[ACTIVITIES]:
A: What interest rate applies to loans taken from the package, according to the stimulus article?
B: From the stimulus article, extract the passage from "Appreciating the government's" up to and including "treats everyone equally.".
C: Do these statements agree with the stimulus article? Answer yes or no for each, quoting the deciding words. (i) The government will cover 4.5% of the interest on the loans. (ii) Dr Ahsan H Mansur said large industries still need loan support. (iii) Banks were asked to notify the central bank within 5 November.

[EXTRACT PROVIDED]:
Stimulus increased to aid foreign firms
Experts say the assistance to foreign entrepreneurs will send a positive signal to potential foreign investors
The government's stimulus package for the pandemic-hit industries and service sector has been increased to Tk40,000 crore from Tk33,000 crore to aid foreign entrepreneurs working in the economic and export processing zones, and hi-tech parks.
Foreign firms under A, B and C categories in the economic and export processing zones, and high-tech parks will get the additional Tk7,000 crore as working capital loans, said the central bank's Banking Regulation and Policy Department in a circular on Thursday.
The Bangladesh Bank circular said, "Apart from local industries, foreign-owned and local-foreign joint ventures have also been affected by the virus pandemic. As the firms played a crucial role in job creation in the country, they have also been brought under the stimulus package."
To provide loans from the package, the Bangladesh Bank has asked the banks to inform the status of loans availed by the firms in high-tech parks as working capital until 30 June. The banks have been asked to notify the central bank about it within 5 November.
Besides, they have also been asked to mention the demand for loans.
When contacted, Abul Kasem Khan, former president of the Dhaka Chamber of Commerce and Industries (DCCI), told The Business Standard that the initiative to help foreign industries would bring two benefits.
"Firstly, existing foreign investors will be encouraged to invest more in the future. And secondly, new foreign investors will be interested in investing in Bangladesh as the measures would shape a belief that government assistance is available here during any crisis," he said.
Appreciating the government's initiatives to cushion the economy from the blows of the coronavirus crisis, he said the government's prompt measures to recover the economy from pandemic losses are helping businesses a lot. Besides, the aid for foreign firms signals that the government treats everyone equally.
Kasem said the amount of the stimulus package should be further increased if required.
However, Dr Zahid Hussain, former lead economist of Dhaka office of the World Bank, advocated for adding some conditions while aiding foreign entrepreneurs.
He said the stimulus should be given only for staff salary payments so that the firms with damaged exports do not go for layoffs.
Dr Zahid said, "The conditions could be such as only those firms who will not lay off employees will get loans under the package. If workers are not laid off, their income will not shrink, and the overall demand in the economy can be maintained. This will save the country's economy from recession.
"Since the government would subsidise half of the interest of the loans, the money should be given to foreigners with certain conditions. In this case, the best condition would be a pay-roll protection programme to keep the employment unhurt."
The interest rate on loans taken from the stimulus package is 9%. The government will subsidise 4.5% interest while the borrowers will have to bear the rest.
The Policy Research Institute's Executive Director Dr Ahsan H Mansur said large industries no longer need loan support. But the assistance will send a positive signal to foreign investors, which he thinks will come in handy in future.
He said the new entrepreneurs should be provided with support from the package alongside with the old entrepreneurs.
On 5 April, Prime Minister Sheikh Hasina announced a Tk72,750 crore stimulus package to salvage the economy from pandemic fallout. The stimulus later crossed Tk1 lakh crore. Under the package, Tk30,000 crore was allocated as working capital loans for the virus-hit industries and services.
In July, the package was increased by Tk3,000 crore to Tk33,000 crore to pay salaries to workers and employees of export-oriented industries. And now, the amount has been raised by Tk7,000 crore to Tk40,000 crore to aid the foreign and joint ventures.
Meanwhile, another central bank circular said foreign firms in the economic and export processing zones will get temporary accounts for investment.

Records from a dataset:
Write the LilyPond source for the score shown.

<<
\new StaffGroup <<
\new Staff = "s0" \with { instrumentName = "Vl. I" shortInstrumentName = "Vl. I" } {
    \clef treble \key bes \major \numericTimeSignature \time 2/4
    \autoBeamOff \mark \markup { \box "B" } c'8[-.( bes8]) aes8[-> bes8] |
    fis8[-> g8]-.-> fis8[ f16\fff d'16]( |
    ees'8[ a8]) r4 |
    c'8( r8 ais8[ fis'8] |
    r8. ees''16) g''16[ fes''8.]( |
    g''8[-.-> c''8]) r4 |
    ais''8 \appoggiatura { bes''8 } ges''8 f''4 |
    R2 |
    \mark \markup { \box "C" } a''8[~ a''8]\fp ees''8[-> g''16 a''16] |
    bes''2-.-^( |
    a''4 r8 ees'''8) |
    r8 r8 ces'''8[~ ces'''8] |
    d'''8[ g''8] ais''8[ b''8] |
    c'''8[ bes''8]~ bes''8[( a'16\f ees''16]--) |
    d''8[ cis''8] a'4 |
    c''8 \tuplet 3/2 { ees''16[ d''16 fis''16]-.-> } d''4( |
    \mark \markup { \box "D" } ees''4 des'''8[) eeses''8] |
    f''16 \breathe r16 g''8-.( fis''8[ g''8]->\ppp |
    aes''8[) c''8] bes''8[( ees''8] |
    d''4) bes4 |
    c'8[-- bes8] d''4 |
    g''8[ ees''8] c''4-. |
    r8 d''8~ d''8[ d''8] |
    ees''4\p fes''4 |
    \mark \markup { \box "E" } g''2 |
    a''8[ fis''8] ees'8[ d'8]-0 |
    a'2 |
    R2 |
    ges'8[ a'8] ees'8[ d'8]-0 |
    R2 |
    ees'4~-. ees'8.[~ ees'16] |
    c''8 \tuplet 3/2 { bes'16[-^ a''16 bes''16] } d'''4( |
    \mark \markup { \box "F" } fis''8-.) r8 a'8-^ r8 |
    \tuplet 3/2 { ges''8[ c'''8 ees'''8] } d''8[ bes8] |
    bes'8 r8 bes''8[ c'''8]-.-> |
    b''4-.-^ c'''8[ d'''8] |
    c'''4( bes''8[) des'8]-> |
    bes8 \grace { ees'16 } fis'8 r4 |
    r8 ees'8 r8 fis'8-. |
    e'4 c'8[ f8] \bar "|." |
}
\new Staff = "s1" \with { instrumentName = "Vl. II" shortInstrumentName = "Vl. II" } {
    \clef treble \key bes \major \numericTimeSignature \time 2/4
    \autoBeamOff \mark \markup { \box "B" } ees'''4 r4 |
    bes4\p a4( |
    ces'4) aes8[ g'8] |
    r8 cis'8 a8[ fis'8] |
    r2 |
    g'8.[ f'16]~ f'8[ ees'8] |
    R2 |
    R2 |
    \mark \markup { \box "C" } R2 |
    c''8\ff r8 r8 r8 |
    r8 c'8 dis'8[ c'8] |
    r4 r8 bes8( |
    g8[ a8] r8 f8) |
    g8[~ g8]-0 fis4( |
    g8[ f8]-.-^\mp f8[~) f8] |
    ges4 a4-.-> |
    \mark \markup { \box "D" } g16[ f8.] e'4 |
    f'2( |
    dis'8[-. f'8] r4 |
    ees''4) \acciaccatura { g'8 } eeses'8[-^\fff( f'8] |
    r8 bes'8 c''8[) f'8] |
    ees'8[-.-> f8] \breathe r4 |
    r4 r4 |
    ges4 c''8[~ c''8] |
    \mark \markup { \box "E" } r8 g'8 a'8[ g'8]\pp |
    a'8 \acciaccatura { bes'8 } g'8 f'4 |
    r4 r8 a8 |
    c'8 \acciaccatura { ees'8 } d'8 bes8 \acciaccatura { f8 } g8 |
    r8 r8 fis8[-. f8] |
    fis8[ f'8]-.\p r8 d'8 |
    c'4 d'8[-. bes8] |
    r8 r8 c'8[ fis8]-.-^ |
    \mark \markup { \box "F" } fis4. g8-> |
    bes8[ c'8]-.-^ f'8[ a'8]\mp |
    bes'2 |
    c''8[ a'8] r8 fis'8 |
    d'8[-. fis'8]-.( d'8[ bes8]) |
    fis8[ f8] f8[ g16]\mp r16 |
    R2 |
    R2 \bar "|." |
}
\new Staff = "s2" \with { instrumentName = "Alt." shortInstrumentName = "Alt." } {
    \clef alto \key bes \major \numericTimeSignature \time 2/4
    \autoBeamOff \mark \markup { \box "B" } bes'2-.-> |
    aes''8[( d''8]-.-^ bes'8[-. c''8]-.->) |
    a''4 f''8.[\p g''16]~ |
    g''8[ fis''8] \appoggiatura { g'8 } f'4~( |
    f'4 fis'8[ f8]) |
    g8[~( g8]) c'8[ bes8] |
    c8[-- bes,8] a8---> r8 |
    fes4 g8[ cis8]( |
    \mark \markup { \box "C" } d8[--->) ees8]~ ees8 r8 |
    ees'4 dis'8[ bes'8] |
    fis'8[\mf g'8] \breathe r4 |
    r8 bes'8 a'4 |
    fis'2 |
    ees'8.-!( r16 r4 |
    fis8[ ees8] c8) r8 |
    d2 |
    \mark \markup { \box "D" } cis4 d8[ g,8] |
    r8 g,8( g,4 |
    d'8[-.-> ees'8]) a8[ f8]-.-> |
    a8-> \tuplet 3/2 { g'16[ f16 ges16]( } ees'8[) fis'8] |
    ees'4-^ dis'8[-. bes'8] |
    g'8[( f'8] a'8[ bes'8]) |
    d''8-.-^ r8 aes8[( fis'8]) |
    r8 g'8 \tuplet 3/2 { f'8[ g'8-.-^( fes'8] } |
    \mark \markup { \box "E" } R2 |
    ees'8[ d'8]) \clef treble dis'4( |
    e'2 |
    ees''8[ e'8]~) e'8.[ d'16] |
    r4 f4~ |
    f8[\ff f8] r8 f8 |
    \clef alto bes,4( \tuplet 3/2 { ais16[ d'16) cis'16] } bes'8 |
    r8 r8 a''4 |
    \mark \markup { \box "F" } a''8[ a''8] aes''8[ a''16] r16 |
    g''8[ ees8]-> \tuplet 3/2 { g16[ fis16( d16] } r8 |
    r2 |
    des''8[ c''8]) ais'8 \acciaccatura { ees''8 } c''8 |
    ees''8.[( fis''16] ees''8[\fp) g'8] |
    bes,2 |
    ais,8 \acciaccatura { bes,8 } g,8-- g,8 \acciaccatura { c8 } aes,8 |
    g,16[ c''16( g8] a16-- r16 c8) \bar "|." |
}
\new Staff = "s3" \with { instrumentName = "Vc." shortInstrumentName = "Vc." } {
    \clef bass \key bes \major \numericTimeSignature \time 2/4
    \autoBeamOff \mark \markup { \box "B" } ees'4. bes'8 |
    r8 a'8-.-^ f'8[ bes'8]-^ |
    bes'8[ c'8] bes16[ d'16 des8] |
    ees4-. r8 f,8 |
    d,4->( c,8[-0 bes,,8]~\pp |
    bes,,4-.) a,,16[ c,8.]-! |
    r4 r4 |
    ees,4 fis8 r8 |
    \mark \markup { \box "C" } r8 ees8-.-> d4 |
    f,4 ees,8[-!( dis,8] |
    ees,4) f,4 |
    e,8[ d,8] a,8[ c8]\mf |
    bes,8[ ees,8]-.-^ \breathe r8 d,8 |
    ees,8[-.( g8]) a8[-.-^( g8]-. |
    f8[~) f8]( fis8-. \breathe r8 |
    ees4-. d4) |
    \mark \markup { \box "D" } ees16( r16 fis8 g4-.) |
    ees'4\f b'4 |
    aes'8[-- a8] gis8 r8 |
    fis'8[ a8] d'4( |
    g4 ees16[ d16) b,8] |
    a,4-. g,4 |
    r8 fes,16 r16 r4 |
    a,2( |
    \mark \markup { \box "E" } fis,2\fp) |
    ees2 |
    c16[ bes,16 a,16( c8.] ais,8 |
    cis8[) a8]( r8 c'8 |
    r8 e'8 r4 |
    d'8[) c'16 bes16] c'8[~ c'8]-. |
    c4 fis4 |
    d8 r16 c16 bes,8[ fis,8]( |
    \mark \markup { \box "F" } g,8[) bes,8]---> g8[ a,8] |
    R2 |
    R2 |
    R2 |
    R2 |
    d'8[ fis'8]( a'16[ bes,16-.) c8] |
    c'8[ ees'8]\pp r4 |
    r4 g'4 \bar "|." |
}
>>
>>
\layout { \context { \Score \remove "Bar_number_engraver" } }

[ANSWERS BELOW]:
A: 9%

B:
Appreciating the government's initiatives to cushion the economy from the blows of the coronavirus crisis, he said the government's prompt measures to recover the economy from pandemic losses are helping businesses a lot. Besides, the aid for foreign firms signals that the government treats everyone equally.

C:
(i) Yes: "The government will subsidise 4.5% interest while the borrowers will have to bear the rest."
(ii) No: "large industries no longer need loan support"
(iii) Yes: "The banks have been asked to notify the central bank about it within 5 November."